(Dataset excerpt)
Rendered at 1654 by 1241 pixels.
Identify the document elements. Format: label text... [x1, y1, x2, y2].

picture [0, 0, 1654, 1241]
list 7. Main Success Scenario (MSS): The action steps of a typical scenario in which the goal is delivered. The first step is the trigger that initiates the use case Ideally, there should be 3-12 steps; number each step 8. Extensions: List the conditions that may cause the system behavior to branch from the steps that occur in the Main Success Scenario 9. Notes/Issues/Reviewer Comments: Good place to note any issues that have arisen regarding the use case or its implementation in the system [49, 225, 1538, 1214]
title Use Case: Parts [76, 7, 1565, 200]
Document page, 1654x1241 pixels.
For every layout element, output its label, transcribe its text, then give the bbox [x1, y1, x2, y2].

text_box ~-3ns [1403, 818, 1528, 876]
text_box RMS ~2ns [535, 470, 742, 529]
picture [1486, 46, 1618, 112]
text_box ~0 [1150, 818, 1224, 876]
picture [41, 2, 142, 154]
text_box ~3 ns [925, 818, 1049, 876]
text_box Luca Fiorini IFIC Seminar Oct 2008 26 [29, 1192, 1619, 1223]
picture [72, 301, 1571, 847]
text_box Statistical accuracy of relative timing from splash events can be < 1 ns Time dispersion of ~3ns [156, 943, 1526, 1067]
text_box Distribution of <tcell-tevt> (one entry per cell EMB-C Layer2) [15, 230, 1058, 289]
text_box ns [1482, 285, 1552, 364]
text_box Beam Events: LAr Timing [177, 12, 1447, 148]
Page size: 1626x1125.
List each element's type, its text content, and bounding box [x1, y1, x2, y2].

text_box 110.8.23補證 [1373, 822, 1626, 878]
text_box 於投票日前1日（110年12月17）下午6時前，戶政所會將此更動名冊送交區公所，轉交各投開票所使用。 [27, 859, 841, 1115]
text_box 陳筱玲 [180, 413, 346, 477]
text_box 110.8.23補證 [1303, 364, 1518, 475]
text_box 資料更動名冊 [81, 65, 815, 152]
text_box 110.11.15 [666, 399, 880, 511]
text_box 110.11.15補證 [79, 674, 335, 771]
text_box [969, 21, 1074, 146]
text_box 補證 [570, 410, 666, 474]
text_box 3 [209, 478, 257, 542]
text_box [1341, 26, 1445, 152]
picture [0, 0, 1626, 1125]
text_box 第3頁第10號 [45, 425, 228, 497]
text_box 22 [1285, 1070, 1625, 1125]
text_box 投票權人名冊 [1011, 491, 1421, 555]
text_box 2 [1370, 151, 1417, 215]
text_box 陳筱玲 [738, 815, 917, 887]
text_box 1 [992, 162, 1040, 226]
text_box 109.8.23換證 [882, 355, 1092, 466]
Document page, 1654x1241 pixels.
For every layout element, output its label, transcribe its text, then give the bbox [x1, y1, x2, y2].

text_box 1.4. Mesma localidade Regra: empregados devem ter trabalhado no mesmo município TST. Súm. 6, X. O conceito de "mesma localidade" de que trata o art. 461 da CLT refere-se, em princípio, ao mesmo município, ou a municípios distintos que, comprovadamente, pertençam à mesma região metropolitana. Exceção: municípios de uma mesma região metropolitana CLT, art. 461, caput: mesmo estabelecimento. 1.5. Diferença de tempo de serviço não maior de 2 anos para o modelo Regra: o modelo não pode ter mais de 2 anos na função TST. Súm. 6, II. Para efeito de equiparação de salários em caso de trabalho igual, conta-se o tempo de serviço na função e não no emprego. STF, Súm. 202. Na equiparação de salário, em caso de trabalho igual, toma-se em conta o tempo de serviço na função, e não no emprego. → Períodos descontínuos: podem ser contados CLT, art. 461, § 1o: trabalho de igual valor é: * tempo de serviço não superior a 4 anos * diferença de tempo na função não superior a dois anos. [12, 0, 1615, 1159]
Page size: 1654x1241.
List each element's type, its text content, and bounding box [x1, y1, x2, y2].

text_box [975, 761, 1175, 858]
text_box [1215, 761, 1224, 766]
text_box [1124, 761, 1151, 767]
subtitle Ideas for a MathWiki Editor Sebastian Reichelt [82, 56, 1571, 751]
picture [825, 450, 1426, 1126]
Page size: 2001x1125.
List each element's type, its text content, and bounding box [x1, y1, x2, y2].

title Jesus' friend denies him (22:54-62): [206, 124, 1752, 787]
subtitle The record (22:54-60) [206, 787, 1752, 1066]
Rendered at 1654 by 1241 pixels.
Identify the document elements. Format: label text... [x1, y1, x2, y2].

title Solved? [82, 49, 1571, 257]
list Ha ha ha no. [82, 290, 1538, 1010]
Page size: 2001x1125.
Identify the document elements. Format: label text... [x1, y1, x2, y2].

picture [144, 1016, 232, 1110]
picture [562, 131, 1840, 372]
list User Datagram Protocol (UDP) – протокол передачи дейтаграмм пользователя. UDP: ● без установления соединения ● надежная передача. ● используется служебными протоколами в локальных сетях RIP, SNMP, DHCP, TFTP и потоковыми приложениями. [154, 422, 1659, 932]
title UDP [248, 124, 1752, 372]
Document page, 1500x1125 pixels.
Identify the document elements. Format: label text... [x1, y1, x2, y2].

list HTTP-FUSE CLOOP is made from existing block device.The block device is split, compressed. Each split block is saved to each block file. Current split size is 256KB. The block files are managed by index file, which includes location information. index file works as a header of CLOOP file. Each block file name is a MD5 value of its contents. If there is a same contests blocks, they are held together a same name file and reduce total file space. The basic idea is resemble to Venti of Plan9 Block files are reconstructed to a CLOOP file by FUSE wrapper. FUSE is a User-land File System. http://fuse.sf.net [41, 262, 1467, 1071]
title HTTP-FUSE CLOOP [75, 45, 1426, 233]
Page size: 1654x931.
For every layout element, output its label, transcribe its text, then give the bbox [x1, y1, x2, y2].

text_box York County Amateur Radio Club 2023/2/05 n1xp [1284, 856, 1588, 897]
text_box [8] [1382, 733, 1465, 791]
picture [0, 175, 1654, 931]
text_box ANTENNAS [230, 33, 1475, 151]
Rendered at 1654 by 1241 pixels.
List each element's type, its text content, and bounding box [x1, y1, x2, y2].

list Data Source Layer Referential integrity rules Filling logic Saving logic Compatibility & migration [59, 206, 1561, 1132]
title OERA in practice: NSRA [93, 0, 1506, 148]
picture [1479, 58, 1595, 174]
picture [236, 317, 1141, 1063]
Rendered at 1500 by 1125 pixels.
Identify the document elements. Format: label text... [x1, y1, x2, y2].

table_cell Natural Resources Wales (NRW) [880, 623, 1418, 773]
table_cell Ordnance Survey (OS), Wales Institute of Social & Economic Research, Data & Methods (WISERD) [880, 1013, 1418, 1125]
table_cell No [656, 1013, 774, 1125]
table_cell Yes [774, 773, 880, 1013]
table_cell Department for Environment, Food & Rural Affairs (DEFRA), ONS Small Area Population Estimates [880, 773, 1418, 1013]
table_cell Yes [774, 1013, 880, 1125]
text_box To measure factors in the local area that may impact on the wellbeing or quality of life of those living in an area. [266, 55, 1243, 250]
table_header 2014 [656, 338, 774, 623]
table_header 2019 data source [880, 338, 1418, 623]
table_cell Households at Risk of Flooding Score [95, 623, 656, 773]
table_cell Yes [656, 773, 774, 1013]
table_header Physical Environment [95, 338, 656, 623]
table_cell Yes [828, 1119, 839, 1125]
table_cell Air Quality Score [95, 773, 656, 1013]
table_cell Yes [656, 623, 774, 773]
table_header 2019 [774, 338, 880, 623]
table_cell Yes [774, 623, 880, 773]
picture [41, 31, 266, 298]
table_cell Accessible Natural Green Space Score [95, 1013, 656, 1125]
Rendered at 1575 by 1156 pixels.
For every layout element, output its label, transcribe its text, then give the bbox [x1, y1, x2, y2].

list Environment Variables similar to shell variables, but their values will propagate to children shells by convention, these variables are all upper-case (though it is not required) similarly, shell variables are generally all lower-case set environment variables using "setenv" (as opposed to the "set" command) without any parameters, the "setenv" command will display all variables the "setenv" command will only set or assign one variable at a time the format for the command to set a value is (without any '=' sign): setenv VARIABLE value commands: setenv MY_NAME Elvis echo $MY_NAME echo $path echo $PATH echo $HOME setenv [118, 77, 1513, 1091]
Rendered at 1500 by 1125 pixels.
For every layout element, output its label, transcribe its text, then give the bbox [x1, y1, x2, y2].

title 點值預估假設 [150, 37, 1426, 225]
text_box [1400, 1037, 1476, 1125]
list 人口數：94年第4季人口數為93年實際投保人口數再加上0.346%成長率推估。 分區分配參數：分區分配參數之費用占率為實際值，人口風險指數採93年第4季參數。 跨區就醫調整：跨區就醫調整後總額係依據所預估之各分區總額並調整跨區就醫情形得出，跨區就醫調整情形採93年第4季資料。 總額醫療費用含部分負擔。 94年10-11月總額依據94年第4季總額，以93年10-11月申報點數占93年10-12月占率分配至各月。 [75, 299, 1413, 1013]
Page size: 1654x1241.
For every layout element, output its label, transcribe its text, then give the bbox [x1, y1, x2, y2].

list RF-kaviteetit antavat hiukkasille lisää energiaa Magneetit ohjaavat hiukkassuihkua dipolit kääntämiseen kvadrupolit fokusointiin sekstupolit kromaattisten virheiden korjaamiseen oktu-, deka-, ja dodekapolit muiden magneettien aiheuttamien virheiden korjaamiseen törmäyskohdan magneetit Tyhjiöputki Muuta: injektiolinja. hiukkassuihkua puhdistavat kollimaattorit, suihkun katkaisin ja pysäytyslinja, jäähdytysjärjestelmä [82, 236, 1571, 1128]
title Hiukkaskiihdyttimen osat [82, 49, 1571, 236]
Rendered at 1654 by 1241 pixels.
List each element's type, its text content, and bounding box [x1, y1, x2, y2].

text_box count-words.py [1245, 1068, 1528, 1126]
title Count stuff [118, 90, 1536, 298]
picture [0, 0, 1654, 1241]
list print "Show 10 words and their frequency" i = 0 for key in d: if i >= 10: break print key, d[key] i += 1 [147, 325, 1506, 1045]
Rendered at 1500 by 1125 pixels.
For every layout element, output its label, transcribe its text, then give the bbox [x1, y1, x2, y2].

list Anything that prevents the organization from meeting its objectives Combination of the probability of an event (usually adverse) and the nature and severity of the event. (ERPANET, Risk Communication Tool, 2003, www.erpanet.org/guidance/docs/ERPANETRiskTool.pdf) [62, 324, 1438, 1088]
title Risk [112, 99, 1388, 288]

- WHAT IS EXPECTED: Put the lines of the material above, from its start through the line that contains "title Use Case: Parts [76, 7, 1565, 200]", into a Markdown table with the columns Row and Line, leaving out blank lines.

- EXPECTED ANSWER:
| Row | Line |
|---|---|
| 1 | Rendered at 1654 by 1241 pixels. |
| 2 | Identify the document elements. Format: label text... [x1, y1, x2, y2]. |
| 3 | picture [0, 0, 1654, 1241] |
| 4 | list 7. Main Success Scenario (MSS): The action steps of a typical scenario in which the goal is delivered. The first step is the trigger that initiates the use case Ideally, there should be 3-12 steps; number each step 8. Extensions: List the conditions that may cause the system behavior to branch from the steps that occur in the Main Success Scenario 9. Notes/Issues/Reviewer Comments: Good place to note any issues that have arisen regarding the use case or its implementation in the system [49, 225, 1538, 1214] |
| 5 | title Use Case: Parts [76, 7, 1565, 200] |